Data extracted from a collection

= Beginning of Section =

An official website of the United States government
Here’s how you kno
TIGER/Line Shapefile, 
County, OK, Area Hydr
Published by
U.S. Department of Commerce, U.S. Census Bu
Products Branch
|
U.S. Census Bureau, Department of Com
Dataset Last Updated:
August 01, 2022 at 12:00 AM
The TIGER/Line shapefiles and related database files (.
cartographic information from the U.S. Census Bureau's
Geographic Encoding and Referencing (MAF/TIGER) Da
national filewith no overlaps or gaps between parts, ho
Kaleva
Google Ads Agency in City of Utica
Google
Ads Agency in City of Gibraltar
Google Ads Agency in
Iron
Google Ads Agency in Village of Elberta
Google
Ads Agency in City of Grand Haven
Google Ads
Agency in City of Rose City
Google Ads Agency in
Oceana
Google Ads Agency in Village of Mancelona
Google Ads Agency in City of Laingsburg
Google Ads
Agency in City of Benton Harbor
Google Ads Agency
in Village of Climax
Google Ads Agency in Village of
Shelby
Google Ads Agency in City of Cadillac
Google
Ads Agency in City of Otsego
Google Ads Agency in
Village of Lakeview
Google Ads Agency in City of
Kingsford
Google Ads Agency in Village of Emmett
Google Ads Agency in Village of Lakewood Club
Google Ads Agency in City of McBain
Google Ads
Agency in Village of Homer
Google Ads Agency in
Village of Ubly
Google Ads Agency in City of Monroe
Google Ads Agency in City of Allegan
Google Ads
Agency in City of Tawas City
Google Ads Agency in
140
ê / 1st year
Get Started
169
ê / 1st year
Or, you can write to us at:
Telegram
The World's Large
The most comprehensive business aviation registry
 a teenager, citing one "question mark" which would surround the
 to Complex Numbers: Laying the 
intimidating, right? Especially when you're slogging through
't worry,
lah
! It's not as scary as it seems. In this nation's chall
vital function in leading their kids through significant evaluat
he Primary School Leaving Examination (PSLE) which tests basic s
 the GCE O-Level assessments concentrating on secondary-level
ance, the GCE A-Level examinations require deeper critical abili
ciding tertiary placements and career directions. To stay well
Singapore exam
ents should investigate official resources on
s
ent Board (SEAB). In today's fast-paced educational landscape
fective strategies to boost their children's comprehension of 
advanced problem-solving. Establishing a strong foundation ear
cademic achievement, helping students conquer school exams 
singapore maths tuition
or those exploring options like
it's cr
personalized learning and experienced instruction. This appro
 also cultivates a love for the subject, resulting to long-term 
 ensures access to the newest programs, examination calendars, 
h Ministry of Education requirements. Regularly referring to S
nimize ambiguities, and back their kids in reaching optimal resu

= End of Section =

= Required action =
The answer should consist of the lines from the one with "Village of Ubly" through the last line of the entries, duplicated exactly and nothing more.

= Output below =
Village of Ubly
Google Ads Agency in City of Monroe
Google Ads Agency in City of Allegan
Google Ads
Agency in City of Tawas City
Google Ads Agency in
140
ê / 1st year
Get Started
169
ê / 1st year
Or, you can write to us at:
Telegram
The World's Large
The most comprehensive business aviation registry
 a teenager, citing one "question mark" which would surround the
 to Complex Numbers: Laying the 
intimidating, right? Especially when you're slogging through
't worry,
lah
! It's not as scary as it seems. In this nation's chall
vital function in leading their kids through significant evaluat
he Primary School Leaving Examination (PSLE) which tests basic s
 the GCE O-Level assessments concentrating on secondary-level
ance, the GCE A-Level examinations require deeper critical abili
ciding tertiary placements and career directions. To stay well
Singapore exam
ents should investigate official resources on
s
ent Board (SEAB). In today's fast-paced educational landscape
fective strategies to boost their children's comprehension of 
advanced problem-solving. Establishing a strong foundation ear
cademic achievement, helping students conquer school exams 
singapore maths tuition
or those exploring options like
it's cr
personalized learning and experienced instruction. This appro
 also cultivates a love for the subject, resulting to long-term 
 ensures access to the newest programs, examination calendars, 
h Ministry of Education requirements. Regularly referring to S
nimize ambiguities, and back their kids in reaching optimal resu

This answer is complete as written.